Sedangkan bagi mahasiswa program doktor, penting bagi mereka untuk menerbitkan makalah di jurnal internasional yang memiliki reputasi.
Nadiem juga menegaskan bahwa terdapat berbagai cara bagi mahasiswa untuk menunjukkan kemampuan dan kompetensi mereka sebagai bagian dari persyaratan kelulusan.
"Bapak-bapak dan ibu-ibu di sini sudah mengetahui bahwa ini mulai aneh, kebijakan ini, legacy (sebelumnya) ini," ujarnya.
"Karena ada berbagai macam program, prodi, yang mungkin cara kita menunjukkan kemampuan kompetensinya dengan cara lain," kata Nadiem.
Nadiem mencontohkan bahwa kemampuan seseorang di bidang teknis tidak selalu dapat diukur dengan cara menulis karya ilmiah.
Ia menyatakan bahwa pihaknya telah merespons ini dengan perbaikan dalam Standar Nasional Pendidikan Tinggi yang lebih bersifat kerangka.
Nadiem berharap bahwa dengan adanya peraturan baru ini, setiap program studi akan memiliki fleksibilitas lebih besar untuk menentukan persyaratan kompetensi lulusan melalui skripsi atau bentuk lain yang sesuai.
"Dalam akademik juga sama.

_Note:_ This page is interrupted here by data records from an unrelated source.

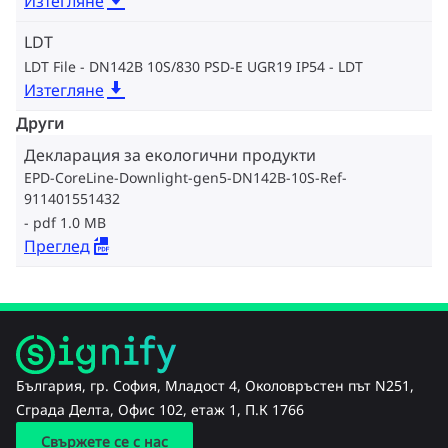
Изтегляне
LDT
LDT File - DN142B 10S/830 PSD-E UGR19 IP54
LDT
Изтегляне
Други
Декларация за екологични продукти
EPD-CoreLine-Downlight-gen5-DN142B-10S-Ref-
911401551432
pdf 1.0 MB
Преглед
България, гр. София, Младост 4, Околовръстен път N251,
Сграда Делта, Офис 102, етаж 1, П.К 1766
Свържете се с нас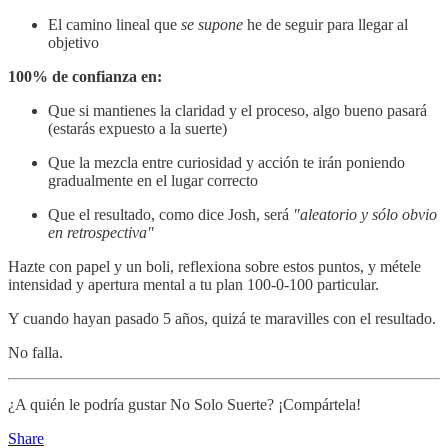
El camino lineal que
se supone
he de seguir para llegar al
objetivo
100% de confianza en:
Que si mantienes la claridad y el proceso, algo bueno pasará
(estarás expuesto a la suerte)
Que la mezcla entre curiosidad y acción te irán poniendo
gradualmente en el lugar correcto
Que el resultado, como dice Josh, será
"aleatorio y sólo obvio
en retrospectiva"
Hazte con papel y un boli, reflexiona sobre estos puntos, y métele
intensidad y apertura mental a tu plan 100-0-100 particular.
Y cuando hayan pasado 5 años, quizá te maravilles con el resultado.
No falla.
¿A quién le podría gustar No Solo Suerte? ¡Compártela!
Share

Misalnya kemampuan orang dalam konservasi lingkungan, apakah yang mau kita tes itu kemampuan mereka menulis atau skripsi secara scientific? Atau yang mau kita tes adalah kemampuan dia mengimplementasi project di lapangan?" ucapnya.
"Ini harusnya bukan Kemendikbudristek yang menentukan," ujar Nadiem.
Pada kesempatan yang sama, Nadiem juga menjelaskan tentang aturan baru mengenai persyaratan kelulusan mahasiswa dalam Permendikbudristek sebagai berikut.
Aturan Baru soal Standar Kompentensi Lulusan
* Kompetensi tidak lagi dijabarkan secara rinci.
* Perguruan tinggi dapat merumuskan kompetensi sikap, pengetahuan, dan keterampilan secara terintegrasi.
* Tugas akhir dapat berbentuk prototipe, proyek, atau bentuk lainnya, tidak hanya skripsi/tesis/disertasi.
* Jika program studi sarjana/sarjana terapan sudah menerapkan kurikulum berbasis proyek atau bentuk lain yang sejenis, maka tugas akhir dapat dihapus/tidak lagi bersifat wajib.